You can use it for carpets. For pillows! For sheets!
Or curtains! Or covers for bicycle seats!
It doesn't get much better when Matthew Mengerink, X.commerce's chief, calls the platform "a sort of e-commerce operating system". It's not an OS at all, and using that metaphor doesn't help to elucidate what developers are supposed to do with X.commerce.
The real magic in X.commerce, at least in the short term, is helping offline retailers easily do business online, complementing eBay and subsidiary PayPal's ability to facilitate online businesses.
Retailers, online and offline, are scared to death of Amazon and its stranglehold on e-commerce. By providing an end-to-end commerce solution that helps all vendors do business online and offline, eBay's X.commerce can be quite disruptive to Amazon's grip.
Its marketing messaging, however, needs to be simplified and clarified.
The current messaging is clearly losing would-be customers, as Square is eating PayPal's lunch offline with the "cool kids" crowd. It's simply miles ahead of PayPal in terms of ease of use. That said, PayPal's brand recognition, for better and worse, gives eBay a lot of runway to take on Square with its Square knock-off, PayPal Here.
It's also losing to Braintree with developers. As with Square, Braintree's magic is largely in how easy it is to use.
But, again, these losses are reversible, and largely depend upon eBay marketing X.commerce much more effectively. Chances are you've never heard of this initiative. If you have, the chances are even slimmer that you actually know what you're supposed to do with it. At its founding, X.commerce had a builtin audience of nearly 800,000 programmers, derived from counting eBay, Magento, and PayPal developers.
It's a good start, but anaemic compared to the number of businesses, and the developers who serve them, that would want an easy-to-use platform that gave them the easy ability to do business online and offline, seamlessly.

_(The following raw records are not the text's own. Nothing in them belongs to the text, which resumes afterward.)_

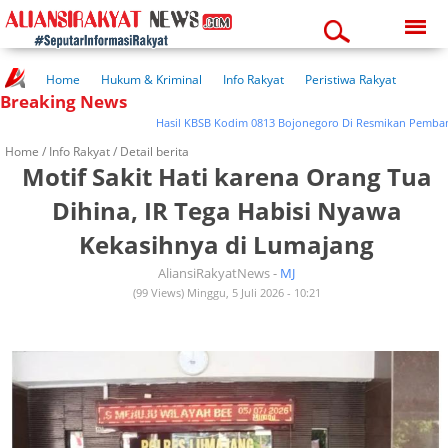
Thursday, 06-08-2026
11:14:54 pm
Home
Hukum & Kriminal
Info Rakyat
Peristiwa Rakyat
Breaking News
Kuliner Rakyat
Wisata Rakyat
Opini Rakyat
Pemerintahan
Pendidikan
Kesehatan
Hasil KBSB Kodim 0813 Bojonegoro Di Resmikan Pembanguna
Home /
Info Rakyat
/ Detail berita
Motif Sakit Hati karena Orang Tua
Dihina, IR Tega Habisi Nyawa
Kekasihnya di Lumajang
AliansiRakyatNews -
MJ
(99 Views) Minggu, 5 Juli 2026 - 10:21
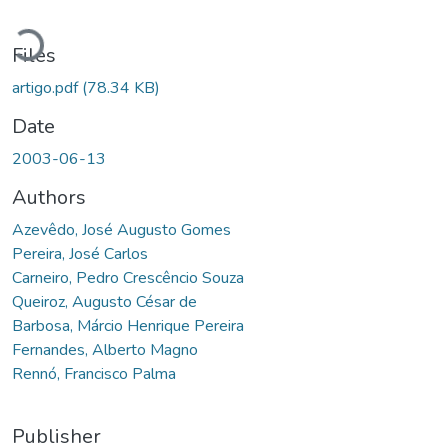
Loading...
Files
artigo.pdf
(78.34 KB)
Date
2003-06-13
Authors
Azevêdo, José Augusto Gomes
Pereira, José Carlos
Carneiro, Pedro Crescêncio Souza
Queiroz, Augusto César de
Barbosa, Márcio Henrique Pereira
Fernandes, Alberto Magno
Rennó, Francisco Palma
Publisher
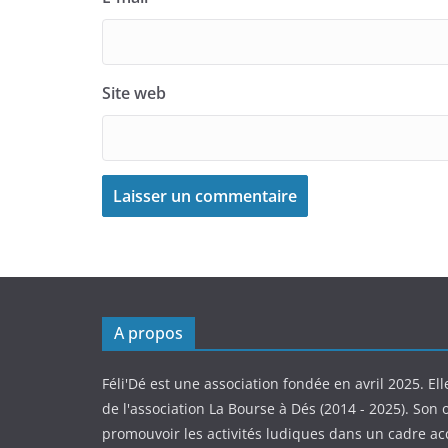
Site web
A propos
Féli'Dé est une association fondée en avril 2025. Ell
de l'association La Bourse à Dés (2014 - 2025). Son o
promouvoir les activités ludiques dans un cadre ac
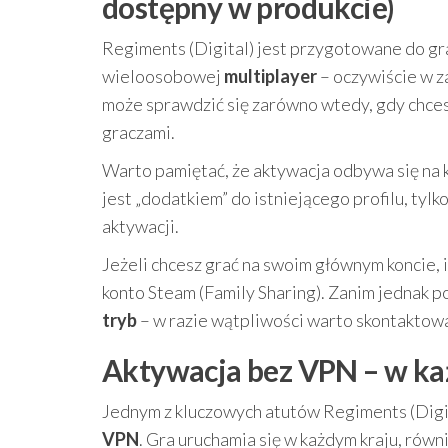
dostępny w produkcie)
Regiments (Digital) jest przygotowane do gr
wieloosobowej
multiplayer
– oczywiście w za
może sprawdzić się zarówno wtedy, gdy chcesz 
graczami.
Warto pamiętać, że aktywacja odbywa się na k
jest „dodatkiem” do istniejącego profilu, ty
aktywacji.
Jeżeli chcesz grać na swoim głównym koncie, 
konto Steam (Family Sharing). Zanim jednak po
tryb
– w razie wątpliwości warto skontaktow
Aktywacja bez VPN – w ka
Jednym z kluczowych atutów Regiments (Digita
VPN
. Gra uruchamia się w każdym kraju, równ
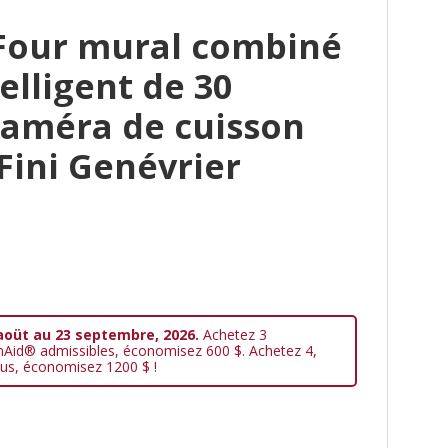
Four mural combiné
elligent de 30
caméra de cuisson
 Fini Genévrier
aoüt au 23 septembre, 2026.
Achetez 3
nAid® admissibles, économisez 600 $. Achetez 4,
us, économisez 1200 $ !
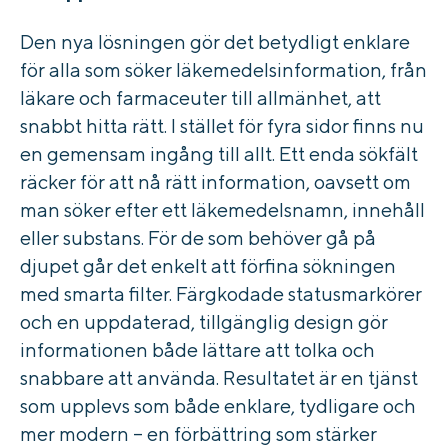
Den nya lösningen gör det betydligt enklare
för alla som söker läkemedelsinformation, från
läkare och farmaceuter till allmänhet, att
snabbt hitta rätt.
I stället för fyra sidor finns nu
en gemensam ingång till allt
. Ett enda sökfält
räcker för att nå rätt information, oavsett om
man söker efter ett läkemedelsnamn, innehåll
eller substans.
För de som behöver gå på
djupet går det enkelt att förfina sökningen
med
smarta filter
.
Färgkodade statusmarkörer
och en uppdaterad, tillgänglig design gör
informationen både lättare att tolka och
snabbare att använda. Resultatet är en tjänst
som upplevs som både enklare, tydligare och
mer modern – en förbättring som stärker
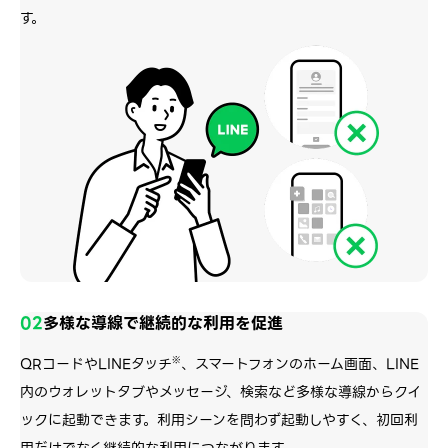
す。
02
多様な導線で継続的な利用を促進
QRコードやLINEタッチ
※
、スマートフォンのホーム画面、LINE
内のウォレットタブやメッセージ、検索など多様な導線からクイ
ックに起動できます。
利用シーンを問わず起動しやすく、初回利
用だけでなく継続的な利用につながります。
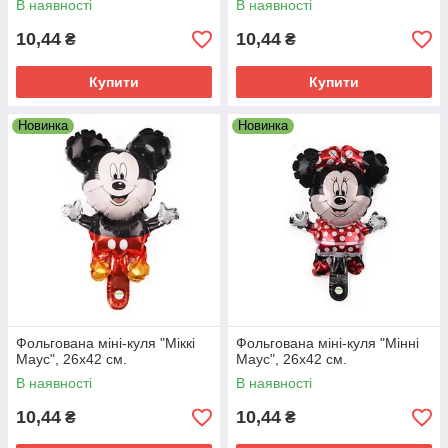
В наявності
В наявності
10,44
10,44
₴
₴
Купити
Купити
Новинка
Новинка
Фольгована міні-куля "Міккі
Фольгована міні-куля "Мінні
Маус", 26х42 см.
Маус", 26х42 см.
В наявності
В наявності
10,44
10,44
₴
₴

This is X.commerce's promise, but it's a promise that needs to be broken into bite-sized pieces that are digestible by individual developers looking for incremental improvements to their e-commerce strategies.
Hence, if eBay wants to fend off would-be competitors to PayPal, it needs to tell its X.commerce developer story much more coherently.
Matt Asay is senior vice president of business development at Nodeable, offering systems management for managing and analysing cloud-based data. He was formerly SVP of biz dev at HTML5 start-up Strobe and chief operating officer of Ubuntu commercial operation Canonical. With more than a decade spent in open source, Asay served as Alfresco's general manager for the Americas and vice president of business development, and he helped put Novell on its open source track. Asay is an emeritus board member of the Open Source Initiative (OSI). His column, Open...and Shut, appears three times a week on The Register.